El cinismo acrítico sólo puede intensificar las nociones de impotencia en lugar de ayudar a cualquier transformación significativa. Si la sociedad no valora nada ni confía en nadie, entonces el cambio social y político constructivo es imposible. La causa del progreso y el desarrollo humanos se retrasa porque, entre otras cosas, significa que líderes políticos sin escrúpulos pueden seguir mintiendo como siempre lo han hecho en el pasado, pero ahora sin siquiera molestarse en ocultarlo, sin importar cuán destrozada esté su credibilidad. Las consecuencias de tal crisis de credibilidad podrían terminar causando un daño irreparable a la legitimidad teórica de la gobernanza democrática.
Se están produciendo cambios profundos bajo la superficie de la sociedad, no sólo en Sudáfrica sino en toda la sociedad de naciones occidentales, principalmente en la forma de un debilitamiento del Estado. La palabra “democracia” se asocia tradicionalmente al Estado, es decir, a la forma de Estado suscrita en el pensamiento político clásico, incluida la filosofía griega. Se pretende que “democracia” signifique el principal organizador del consenso, como se infiere de la “opinión consensual”, que a su vez ha sido subvertida a través de un flujo de información fuertemente contaminado por mentiras oficiales, incitación, desinformación, engaño y propaganda encubierta en todas sus formas.

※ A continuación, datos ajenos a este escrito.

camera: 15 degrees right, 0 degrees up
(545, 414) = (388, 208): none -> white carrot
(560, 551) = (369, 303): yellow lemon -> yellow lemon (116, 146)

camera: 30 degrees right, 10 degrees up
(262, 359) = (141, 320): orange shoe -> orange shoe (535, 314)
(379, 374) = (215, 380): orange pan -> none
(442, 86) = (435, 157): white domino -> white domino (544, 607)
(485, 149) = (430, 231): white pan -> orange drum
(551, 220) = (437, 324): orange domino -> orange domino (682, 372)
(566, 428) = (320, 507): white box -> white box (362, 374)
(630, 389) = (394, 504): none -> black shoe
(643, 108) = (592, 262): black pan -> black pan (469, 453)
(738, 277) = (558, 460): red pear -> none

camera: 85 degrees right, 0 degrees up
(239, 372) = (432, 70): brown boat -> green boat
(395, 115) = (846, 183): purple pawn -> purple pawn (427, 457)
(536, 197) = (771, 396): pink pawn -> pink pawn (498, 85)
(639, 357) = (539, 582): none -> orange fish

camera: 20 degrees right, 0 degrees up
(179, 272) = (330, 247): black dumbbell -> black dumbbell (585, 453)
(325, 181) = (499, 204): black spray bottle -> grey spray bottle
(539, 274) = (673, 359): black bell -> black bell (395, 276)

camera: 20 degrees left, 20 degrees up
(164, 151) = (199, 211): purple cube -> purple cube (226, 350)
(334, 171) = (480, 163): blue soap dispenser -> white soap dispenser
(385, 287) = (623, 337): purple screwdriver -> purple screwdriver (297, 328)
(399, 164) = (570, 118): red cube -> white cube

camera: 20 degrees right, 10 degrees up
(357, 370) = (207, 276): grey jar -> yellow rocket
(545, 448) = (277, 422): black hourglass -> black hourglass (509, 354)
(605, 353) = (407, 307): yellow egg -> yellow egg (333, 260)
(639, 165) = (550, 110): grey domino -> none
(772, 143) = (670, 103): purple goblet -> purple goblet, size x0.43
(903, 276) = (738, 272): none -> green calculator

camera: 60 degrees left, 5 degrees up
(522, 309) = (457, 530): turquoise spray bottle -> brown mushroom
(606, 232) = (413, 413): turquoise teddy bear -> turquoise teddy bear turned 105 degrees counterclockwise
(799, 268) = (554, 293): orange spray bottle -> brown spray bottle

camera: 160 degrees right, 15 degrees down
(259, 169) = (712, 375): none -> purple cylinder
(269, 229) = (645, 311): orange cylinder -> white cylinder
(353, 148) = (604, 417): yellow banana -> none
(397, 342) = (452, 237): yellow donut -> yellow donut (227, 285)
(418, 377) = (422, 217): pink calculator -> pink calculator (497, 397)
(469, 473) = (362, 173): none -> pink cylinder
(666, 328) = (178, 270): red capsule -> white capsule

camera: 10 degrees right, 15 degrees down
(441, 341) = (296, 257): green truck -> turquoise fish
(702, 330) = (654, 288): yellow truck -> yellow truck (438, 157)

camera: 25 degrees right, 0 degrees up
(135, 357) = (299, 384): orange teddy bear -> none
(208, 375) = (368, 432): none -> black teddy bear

Aunque la palabra “democracia” deriva del griego demos –el pueblo– lo que estamos experimentando hoy no es la voluntad del pueblo en acción, sino la disolución de cualquier supuesta oposición entre dictadura y democracia. Por mucho que exprese los supuestos intereses de los grupos sociales, la democracia como forma de Estado se está disolviendo rápidamente de facto. Finalmente ha logrado subvertir su propia legitimidad. Estamos presenciando el fin del arte de gobernar y el fin de lo que alguna vez fue el núcleo de la vida política: el gran debate sobre cuál es la mejor manera de crear una sociedad justa. De ahí, cada vez más, el fin de toda relevancia para la palabra “democracia”. Sin embargo, no hay razón para creer que el proceso de progreso humano haya llegado a su fin o, en todo caso, que algún día lo haga. Aunque la “democracia” todavía busca recompensar la conformidad y castigar la honestidad y la decencia, siempre habrá personas valientes que defiendan los derechos humanos y resistan la inmundicia de una época que se ha vuelto poco heroica.